- Instruction:
Rewrite the listing below with every "scientific name" changed to "Latin name" and nothing else altered, leaving out the pictures.
*-*-*
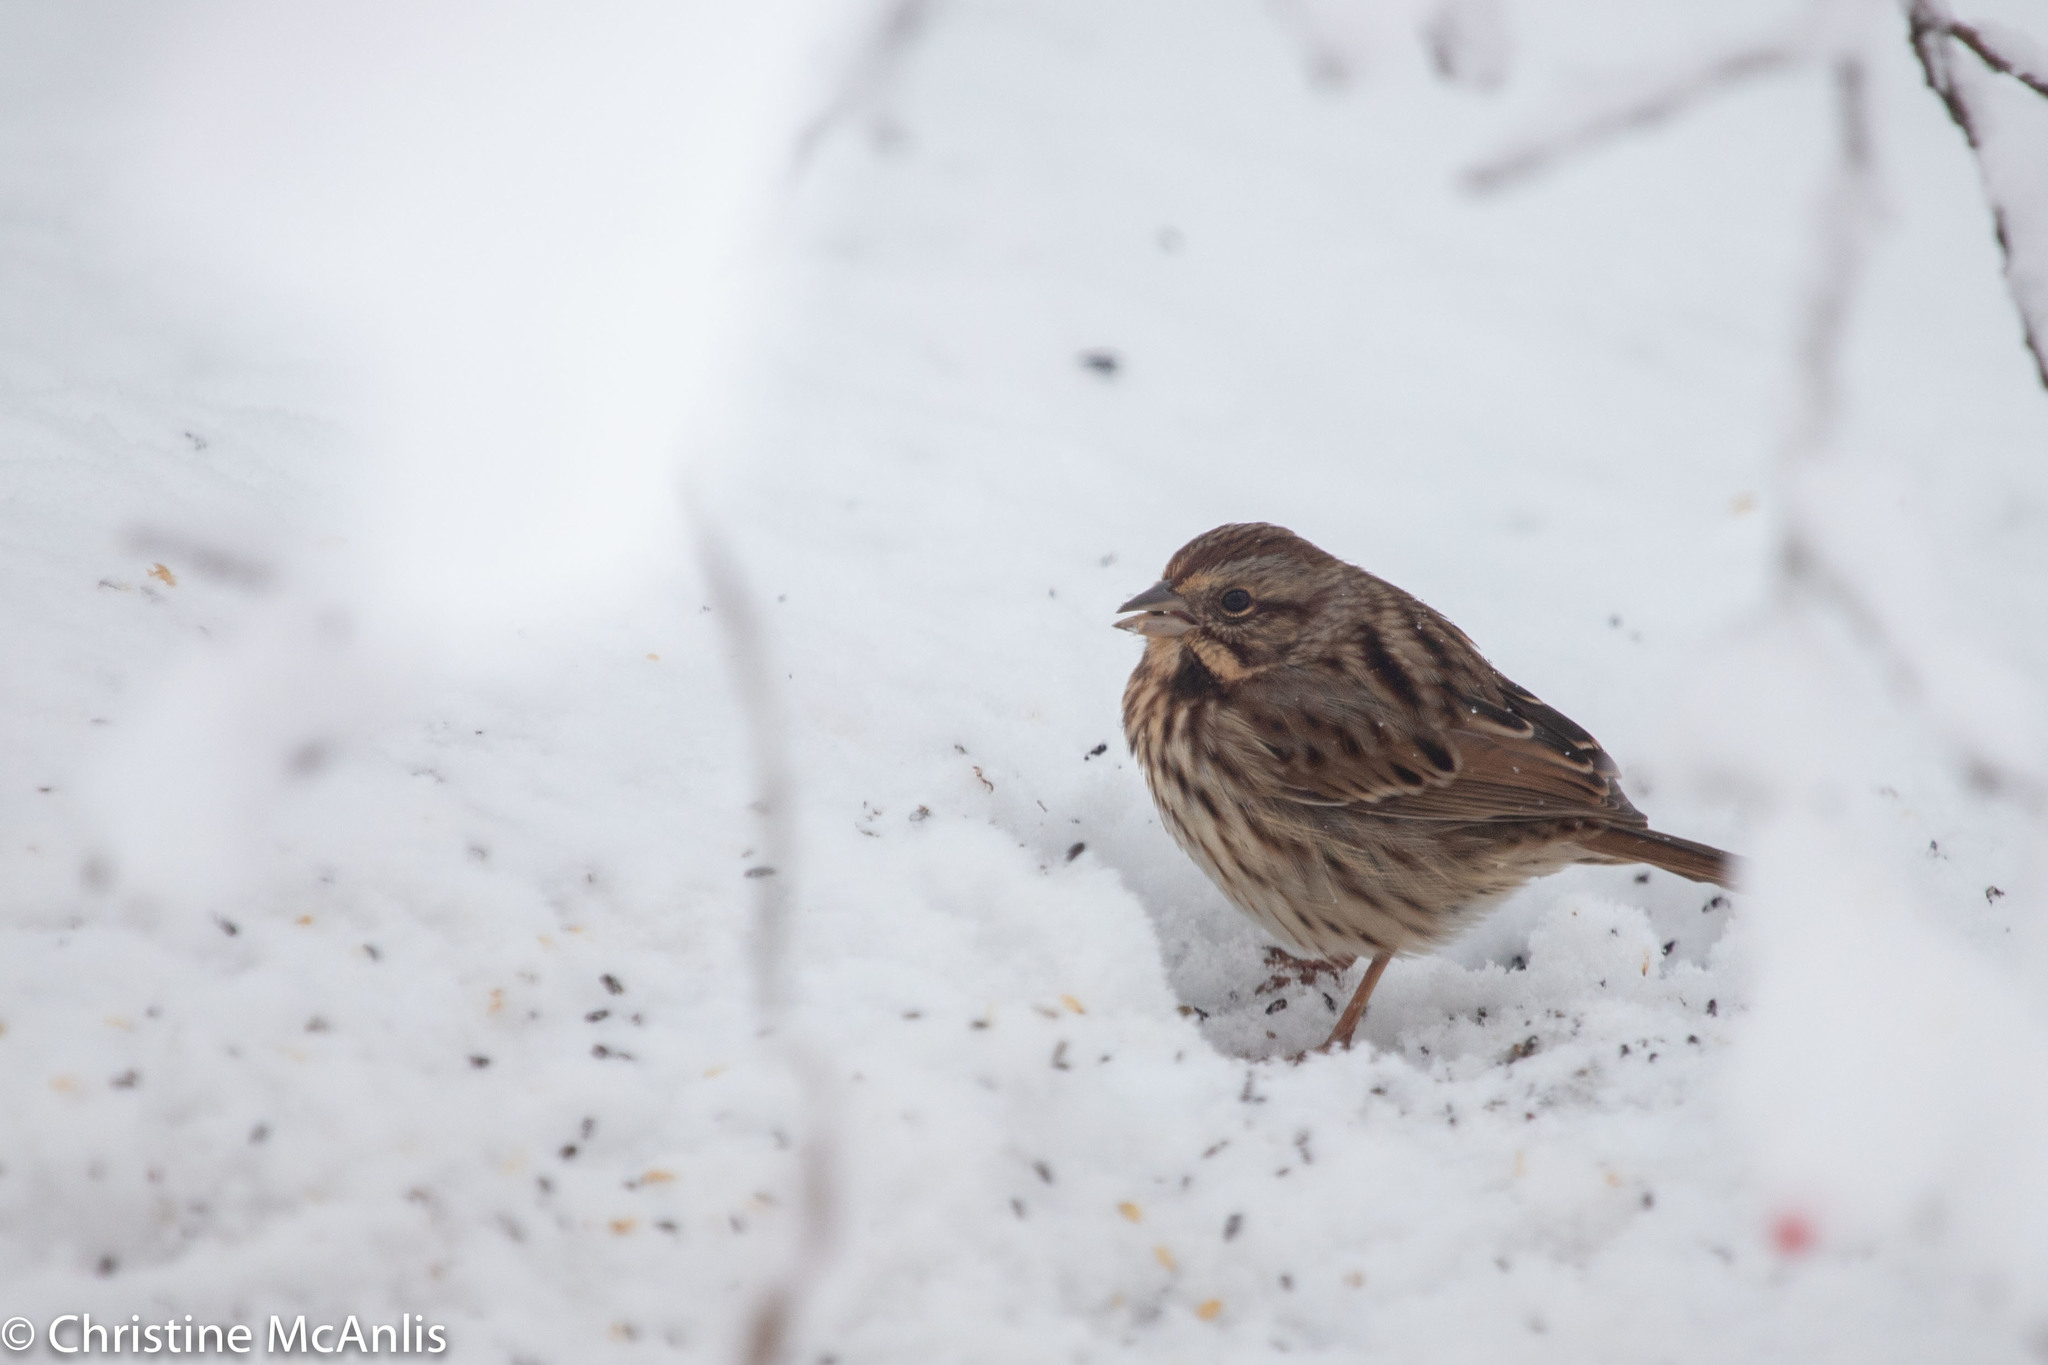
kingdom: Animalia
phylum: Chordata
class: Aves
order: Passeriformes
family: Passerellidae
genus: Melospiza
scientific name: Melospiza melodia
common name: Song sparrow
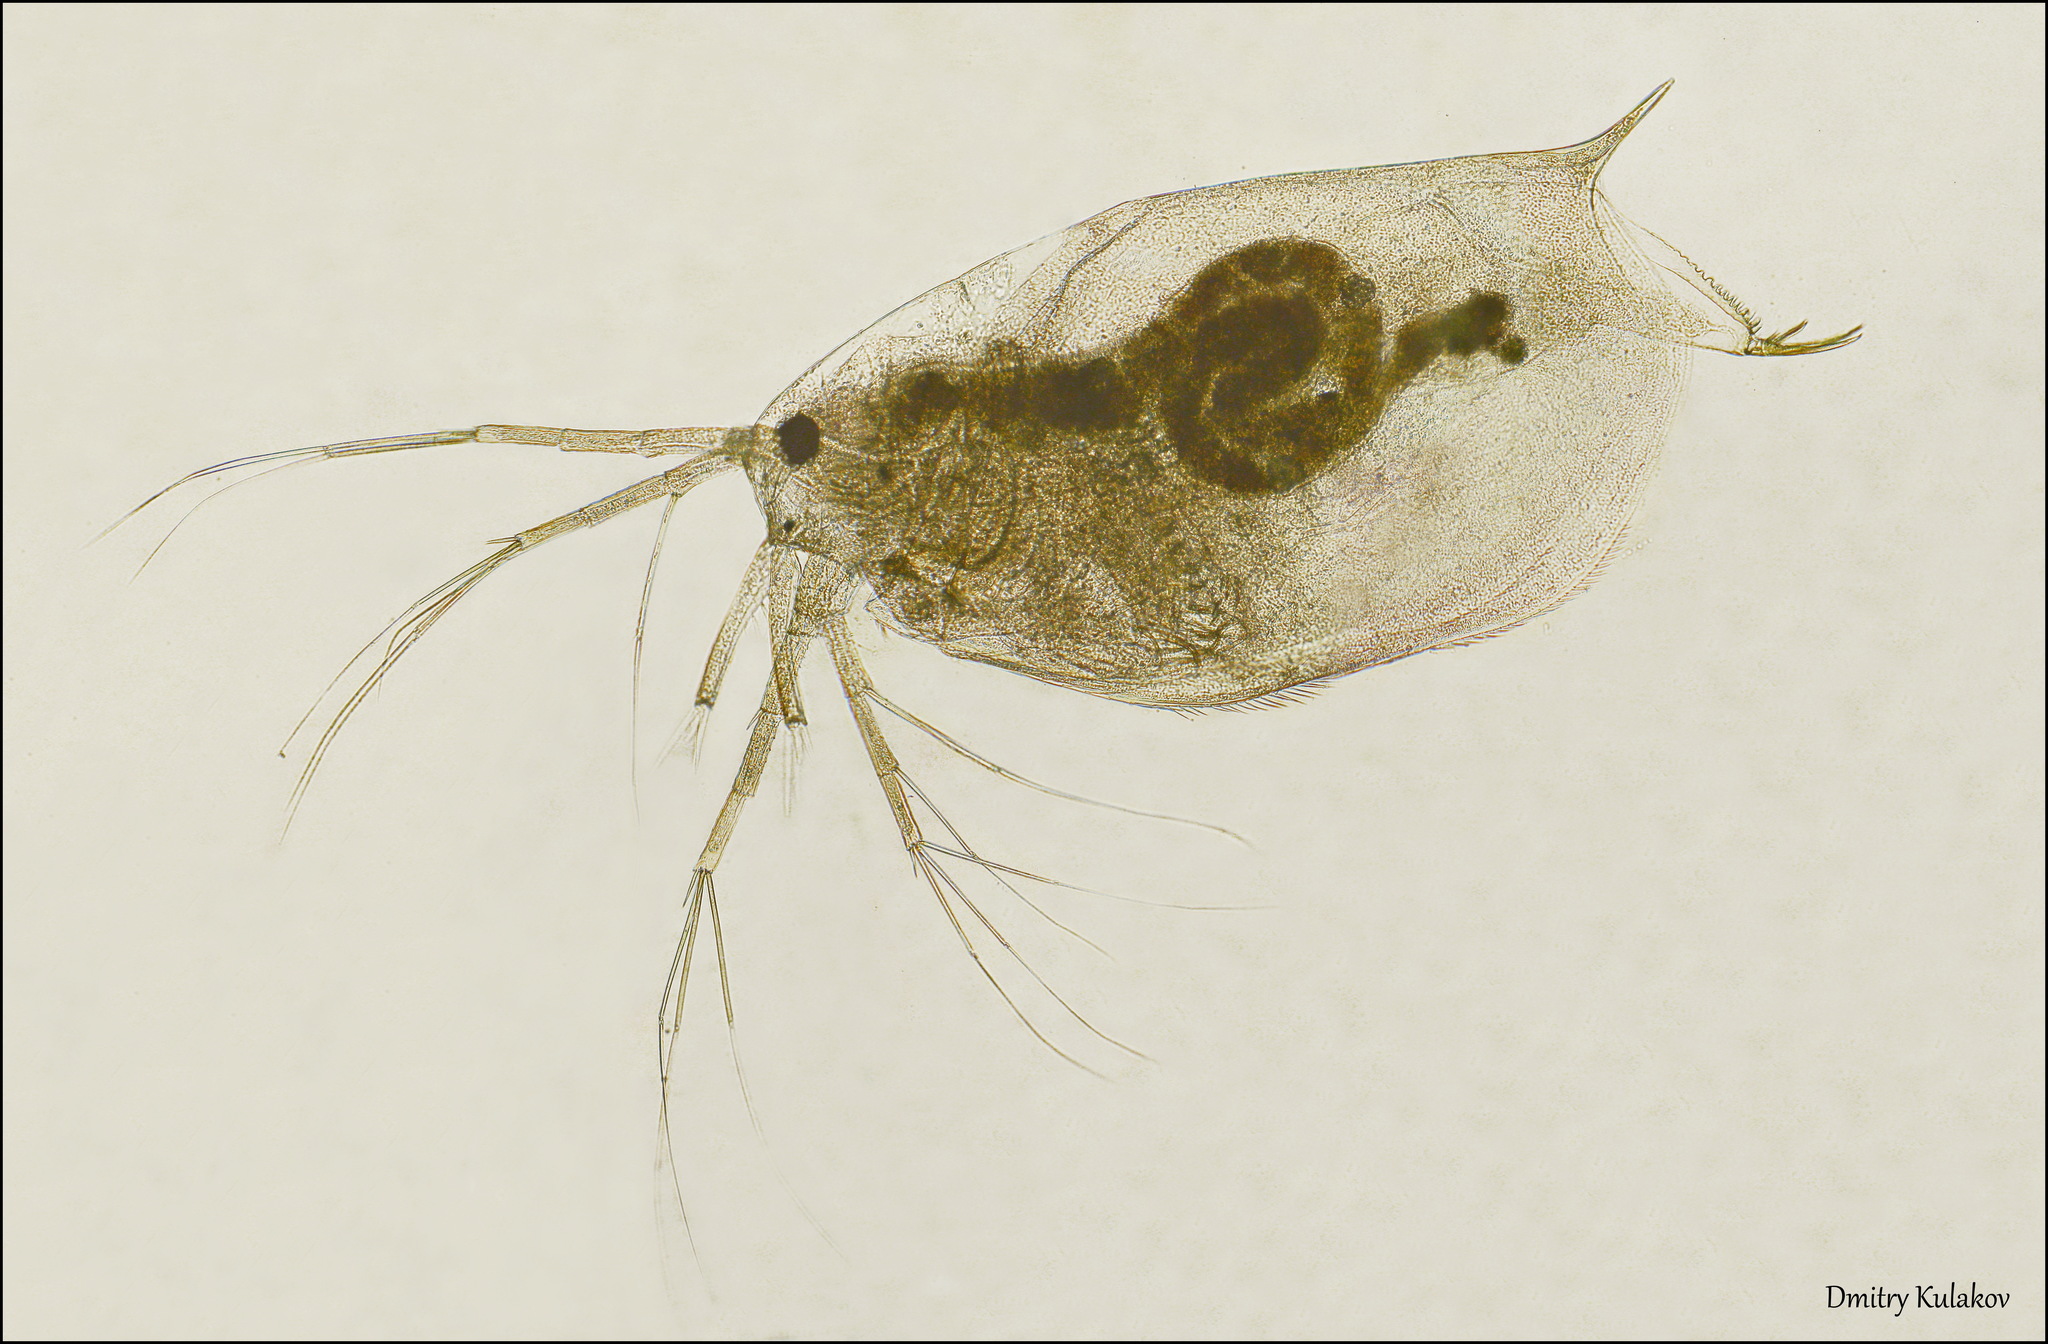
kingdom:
*-*-*
- Worked solution:
kingdom: Animalia
phylum: Chordata
class: Aves
order: Passeriformes
family: Passerellidae
genus: Melospiza
Latin name: Melospiza melodia
common name: Song sparrow
kingdom:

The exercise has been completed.